John Ibbitson (The Globe and Mail): “In blunt, sometimes confrontational, testimony before the House of Commons justice committee, Mr. Wernick confirmed most of what The Globe and Mail had previously reported, and in seeking to prove no pressure had been applied, appeared to prove instead that plenty of pressure had been applied.”

Globe and Mail editorial board: “[Mr. Wernick] surprised by using his appearance to deliver a remarkably spirited defence of the government – one far more full-throated, even partisan, than anything offered by anyone in government, including Prime Minister Justin Trudeau.”

Christie Blatchford (National Post): “Wernick didn’t explicitly say this, but a reasonable reading of the whole of his testimony is that to his knowledge, and he has a firm grasp of most files, Wilson-Raybould didn’t suffer any undue influence or intimidation – nothing that, as a capable minister, she shouldn’t have been able to handle.”

TALK TO THE GLOBE’S REPORTERS

The so-called SNC-Lavalin affair has dominated Parliament Hill this month and led to the resignations of a cabinet minister and the Prime Minister’s right-hand man. Learn the story behind the story today by hearing from the intrepid team of Globe reporters who broke the story. Robert Fife, Steven Chase and Sean Fine will hold a teleconference with Globe and Mail subscribers today at noon ET. To participate, you must register in advance here.

IN OTHER NEWS...

Canada’s ambassador to the United States, David MacNaughton, says he expects U.S. tariffs on steel and aluminum will be cancelled any day now. “I don’t want to go into great detail, but I think we’re going to resolve this matter soon,” Mr. MacNaughton said.

A former Canadian diplomat to Venezuela says the humanitarian crisis in the country is only getting worse. “The handyman at the embassy had a daughter who was born prematurely and there wasn’t enough medical supplies to keep her in incubation and she died at five weeks,” Ben Rowswell told The Globe, after testifying at a parliamentary committee yesterday.

Vivian Bercovici, who was appointed by Stephen Harper as Canada’s ambassador to Israel and subsequently dismissed by Justin Trudeau when the Liberals came into power, is now suing the government, saying she was abused by bureaucrats who didn’t support her in her role as envoy.

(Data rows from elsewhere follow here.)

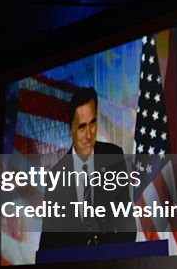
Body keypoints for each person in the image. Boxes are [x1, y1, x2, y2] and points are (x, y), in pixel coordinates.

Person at [37, 87, 131, 255]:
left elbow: (128, 224)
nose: (88, 135)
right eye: (81, 127)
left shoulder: (113, 157)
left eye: (92, 123)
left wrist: (113, 258)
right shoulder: (56, 177)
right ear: (70, 131)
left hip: (111, 268)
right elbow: (48, 242)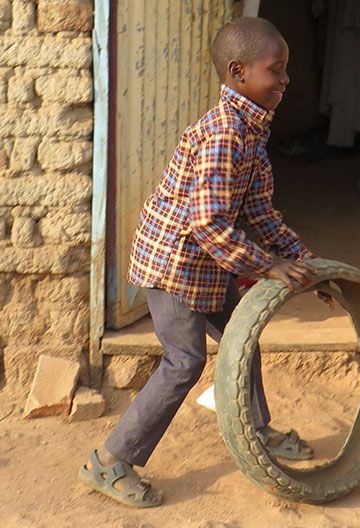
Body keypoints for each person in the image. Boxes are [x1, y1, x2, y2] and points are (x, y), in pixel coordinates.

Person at [80, 17, 325, 508]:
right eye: (275, 71)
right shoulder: (224, 136)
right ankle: (109, 461)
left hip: (207, 265)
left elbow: (259, 211)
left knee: (242, 333)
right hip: (173, 264)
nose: (285, 80)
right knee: (183, 362)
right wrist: (269, 266)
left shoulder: (250, 131)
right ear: (239, 72)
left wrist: (306, 262)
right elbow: (209, 224)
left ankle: (256, 430)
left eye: (285, 71)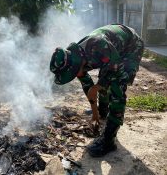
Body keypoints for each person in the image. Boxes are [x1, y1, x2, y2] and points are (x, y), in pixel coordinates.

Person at [49, 24, 144, 157]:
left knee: (117, 87)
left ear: (75, 64)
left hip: (131, 46)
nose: (77, 75)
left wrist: (99, 86)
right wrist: (95, 114)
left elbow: (115, 69)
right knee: (103, 80)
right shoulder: (77, 59)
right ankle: (103, 112)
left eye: (74, 72)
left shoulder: (98, 45)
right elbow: (89, 89)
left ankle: (109, 140)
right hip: (111, 53)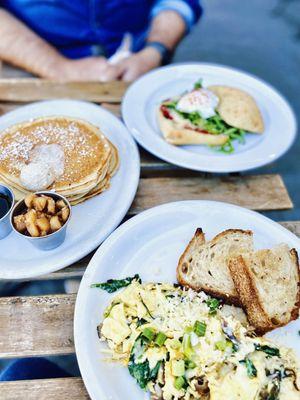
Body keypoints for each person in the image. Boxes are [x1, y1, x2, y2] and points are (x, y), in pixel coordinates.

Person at [0, 1, 202, 81]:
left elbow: (178, 2)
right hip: (29, 58)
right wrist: (58, 67)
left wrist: (155, 51)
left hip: (139, 55)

The Parliamentary Budget Officer says the federal government will be spending billions of dollars less on benefits for disabled veterans.

And two more NDP MPs have decided not to run for re-election this year. Marjolaine Boutin-Sweet and Anne Minh-Thu Quach – both of Quebec and both elected in the Orange Wave of 2011 – say they are leaving the House to focus on their personal and family lives. They join nine other New Democrats who already left the House or said they won’t run for re-election.

Denise Balkissoon (The Globe and Mail) on Conservative Leader Andrew Scheer: “Here’s another issue the CPC and its Leader are going to have to clarify between now and Oct. 21: How exactly they feel about the far-right. Intolerant, anti-immigrant and anti-LGBTQ sentiments have been pushed into mainstream politics in the United States and all over Europe and are most certainly bubbling here. They aren’t issues to be ignored, or evaded.”

Linda Trimble (Policy Options) on Jody Wilson-Rabould: “The saga unfolding around former Liberal cabinet minister Jody Wilson-Raybould has been characterized as many things – evidence of the old guard that still pulls the levers in Ottawa, of the over-centralization of power in the PMO, and of hypocrisy in the Liberal government’s promises of reconciliation and feminist government. But it is also fundamentally about gender and power – about shaming and silencing. It’s about who is expected to keep quiet and whose voices are heard.”

Andrew MacDougall (Maclean’s) on the whole situation: “Trudeau is clearly not in control of events. But somebody is, and that somebody is…Jody Wilson-Raybould. Indeed, when you beam the SNC mess through the Wilson-Raybould lens, everything snaps into focus. As one wag in London said to me the other day: right now, Ottawa has gone all House of Cards because Jody Wilson-Raybould is going all Frank Underwood.”